| Prompt |
Swap "disk" for "ring" wherever it occurs in the items below and write them out again with nothing else changed. Omit the pictures.

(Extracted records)
++++

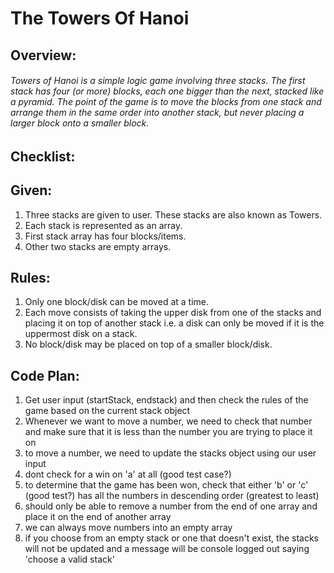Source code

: # The Towers Of Hanoi
## Overview:
###### Towers of Hanoi is a simple logic game involving three stacks. The first stack has four (or more) blocks, each one bigger than the next, stacked like a pyramid. The point of the game is to move the blocks from one stack and arrange them in the same order into another stack, but never placing a larger block onto a smaller block.

## Checklist:
## Given:
1. Three stacks are given to user. These stacks are also known as Towers.
2. Each stack is represented as an array.
3. First stack array has four blocks/items.
4. Other two stacks are empty arrays.

## Rules:
1. Only one block/disk can be moved at a time.
2. Each move consists of taking the upper disk from one of the stacks and placing it on top of another stack i.e. a disk can only be moved if it is the uppermost disk on a stack.
3. No block/disk may be placed on top of a smaller block/disk.

## Code Plan:
1. Get user input (startStack, endstack) and then check the rules of the game based on the current stack object
2. Whenever we want to move a number, we need to check that number and make sure that it is less than the number you are trying to place it on
3. to move a number, we need to update the stacks object  using our user input
4. dont check for a win on 'a' at all (good test case?)
5. to determine that the game has been won, check that either 'b' or 'c' (good test?) has all the numbers in descending order (greatest to least)
6. should only be able to remove a number from the end of one array and place it on the end of another array
7. we can always move numbers into an empty array
8. if you choose from an empty stack or one that doesn't exist, the stacks will not be updated and a message will be console logged out saying 'choose a valid stack'
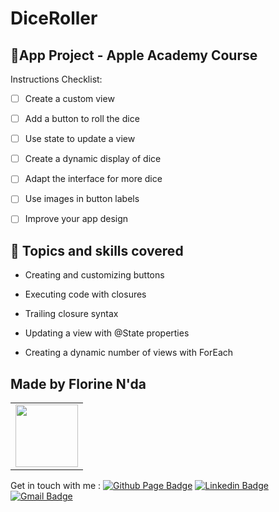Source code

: # DiceRoller


## 📱App Project - Apple Academy Course

Instructions Checklist:

- [ ] Create a custom view
- [ ] Add a button to roll the dice
- [ ] Use state to update a view
- [ ] Create a dynamic display of dice
- [ ] Adapt the interface for more dice
- [ ] Use images in button labels
- [ ] Improve your app design



## 🌟 Topics and skills covered

- Creating and customizing buttons

- Executing code with closures

- Trailing closure syntax

- Updating a view with @State properties

- Creating a dynamic number of views with ForEach


## Made by Florine N'da

<table>
  <tr>
   <td align="center">
      <a href="#" title="defina o titulo do link">
        <img src="https://media.licdn.com/dms/image/C4E03AQEbKLRgJwNLnw/profile-displayphoto-shrink_800_800/0/1648959592698?e=1706140800&v=beta&t=fxpZWFLFlnK6ITCOGYhVnh5jFAgnu6uspXv9hOYoH7k"width="100vw"/><br>
      </a>
    </td>
    
  </tr>
</table>

Get in touch with me  : [![Github Page Badge](https://img.shields.io/badge/-Github_Page-000?style=flat-square&logo=Github&logoColor=white&link=https://github.com/florinenda)](https://github.com/florinenda)
[![Linkedin Badge](https://img.shields.io/badge/-LinkedIn-blue?style=flat-square&logo=Linkedin&logoColor=white&link=https://www.linkedin.com/in/hillary-n-da/)](https://www.linkedin.com/in/hillary-nda/)
[![Gmail Badge](https://img.shields.io/badge/-Gmail-1db954?style=flat-square&labelColor=1db954&logo=gmail&logoColor=white&link=https://mailto:hillarynda0@gmail.com)](https://mailto:hillarynda0@gmail.com)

++++

| Result of the task |
Source code

: # The Towers Of Hanoi
## Overview:
###### Towers of Hanoi is a simple logic game involving three stacks. The first stack has four (or more) blocks, each one bigger than the next, stacked like a pyramid. The point of the game is to move the blocks from one stack and arrange them in the same order into another stack, but never placing a larger block onto a smaller block.

## Checklist:
## Given:
1. Three stacks are given to user. These stacks are also known as Towers.
2. Each stack is represented as an array.
3. First stack array has four blocks/items.
4. Other two stacks are empty arrays.

## Rules:
1. Only one block/ring can be moved at a time.
2. Each move consists of taking the upper ring from one of the stacks and placing it on top of another stack i.e. a ring can only be moved if it is the uppermost ring on a stack.
3. No block/ring may be placed on top of a smaller block/ring.

## Code Plan:
1. Get user input (startStack, endstack) and then check the rules of the game based on the current stack object
2. Whenever we want to move a number, we need to check that number and make sure that it is less than the number you are trying to place it on
3. to move a number, we need to update the stacks object  using our user input
4. dont check for a win on 'a' at all (good test case?)
5. to determine that the game has been won, check that either 'b' or 'c' (good test?) has all the numbers in descending order (greatest to least)
6. should only be able to remove a number from the end of one array and place it on the end of another array
7. we can always move numbers into an empty array
8. if you choose from an empty stack or one that doesn't exist, the stacks will not be updated and a message will be console logged out saying 'choose a valid stack'
Source code

: # DiceRoller


## 📱App Project - Apple Academy Course

Instructions Checklist:

- [ ] Create a custom view
- [ ] Add a button to roll the dice
- [ ] Use state to update a view
- [ ] Create a dynamic display of dice
- [ ] Adapt the interface for more dice
- [ ] Use images in button labels
- [ ] Improve your app design



## 🌟 Topics and skills covered

- Creating and customizing buttons

- Executing code with closures

- Trailing closure syntax

- Updating a view with @State properties

- Creating a dynamic number of views with ForEach


## Made by Florine N'da

<table>
  <tr>
   <td align="center">
      <a href="#" title="defina o titulo do link">
        <img src="https://media.licdn.com/dms/image/C4E03AQEbKLRgJwNLnw/profile-displayphoto-shrink_800_800/0/1648959592698?e=1706140800&v=beta&t=fxpZWFLFlnK6ITCOGYhVnh5jFAgnu6uspXv9hOYoH7k"width="100vw"/><br>
      </a>
    </td>
    
  </tr>
</table>

Get in touch with me  : [![Github Page Badge](https://img.shields.io/badge/-Github_Page-000?style=flat-square&logo=Github&logoColor=white&link=https://github.com/florinenda)](https://github.com/florinenda)
[![Linkedin Badge](https://img.shields.io/badge/-LinkedIn-blue?style=flat-square&logo=Linkedin&logoColor=white&link=https://www.linkedin.com/in/hillary-n-da/)](https://www.linkedin.com/in/hillary-nda/)
[![Gmail Badge](https://img.shields.io/badge/-Gmail-1db954?style=flat-square&labelColor=1db954&logo=gmail&logoColor=white&link=https://mailto:hillarynda0@gmail.com)](https://mailto:hillarynda0@gmail.com)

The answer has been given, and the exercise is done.